PROVIDED DATA:
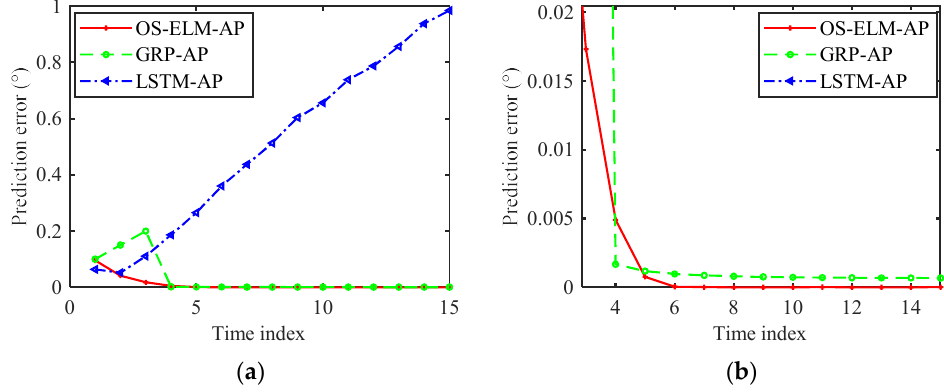
Figure 14. Online angle prediction errors for Path 2. ( a ) Prediction errors. ( b ) Magnified view of ( a ).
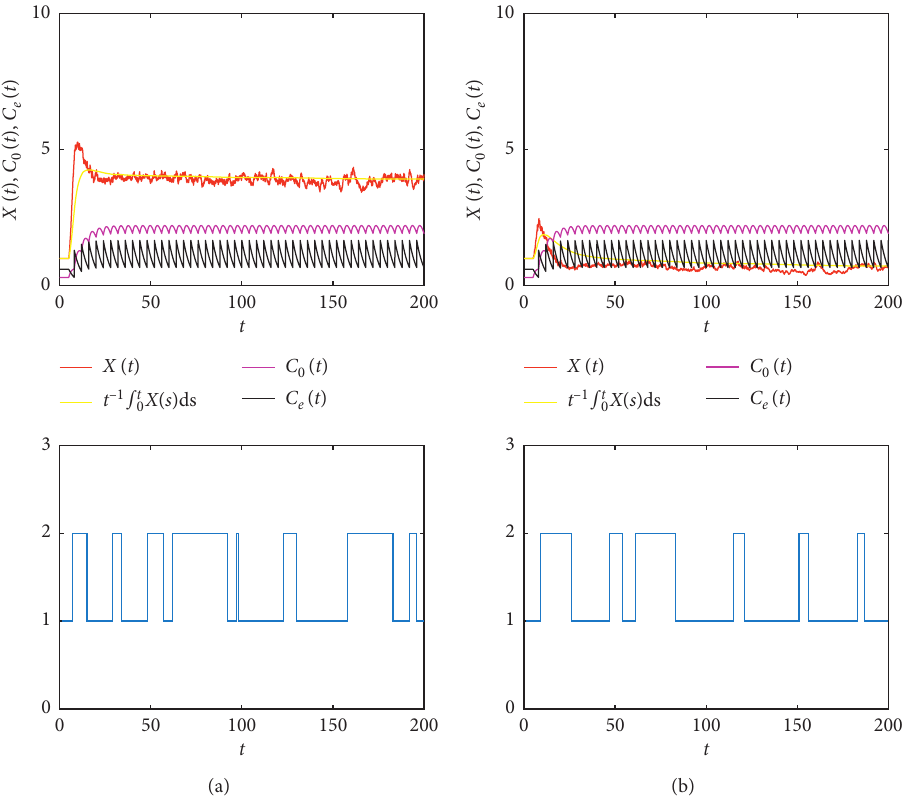
Figure 4: Effect of telegraph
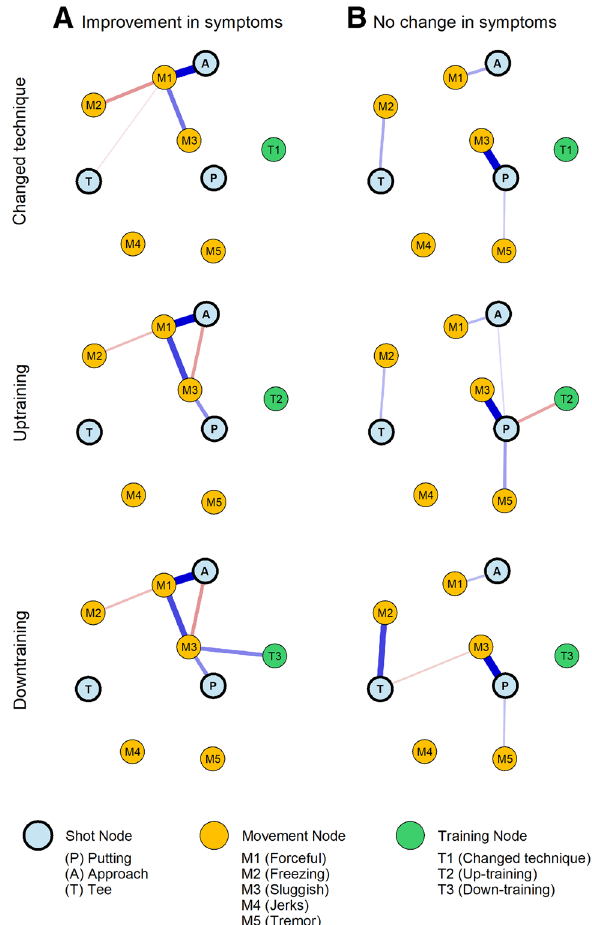
Figure 4. Network plots of outcome of interventions to relieve yips symptoms. In comparison to Fig. 3, the network plots were specified for each strategy that the golfers responded as: ( A ) An improvement in their symptoms or ( B ) No change in their symptoms. Due to the low sample sizes, the network construction was different from Fig. 3 in that (i) Golfers with worsening of symptoms were omitted, (ii) non-zero regression coefficients were specified with ‘OR’ rule, (iii) hyperparameter γ = 0, (iv) Fruchterman–Reingold distance = 1, and (v) network sparsity = 0.83. Network representations were constrained to a fixed ‘X’ and ‘Y’ axis coordinate system for visual comparison purposes. The resulting network showed that approach shots were more pliable for changes in self-administered training adjustments. On the other hand, golfers who reportedly did not show any change in symptoms were mostly with putting type of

WHAT TO PRODUCE: Aside from its pictures, the listing must be given again in full, exactly as it appears.

RESULT OF THE TASK:
Figure 14. Online angle prediction errors for Path 2. ( a ) Prediction errors. ( b ) Magnified view of ( a ).
Figure 4: Effect of telegraph
Figure 4. Network plots of outcome of interventions to relieve yips symptoms. In comparison to Fig. 3, the network plots were specified for each strategy that the golfers responded as: ( A ) An improvement in their symptoms or ( B ) No change in their symptoms. Due to the low sample sizes, the network construction was different from Fig. 3 in that (i) Golfers with worsening of symptoms were omitted, (ii) non-zero regression coefficients were specified with ‘OR’ rule, (iii) hyperparameter γ = 0, (iv) Fruchterman–Reingold distance = 1, and (v) network sparsity = 0.83. Network representations were constrained to a fixed ‘X’ and ‘Y’ axis coordinate system for visual comparison purposes. The resulting network showed that approach shots were more pliable for changes in self-administered training adjustments. On the other hand, golfers who reportedly did not show any change in symptoms were mostly with putting type of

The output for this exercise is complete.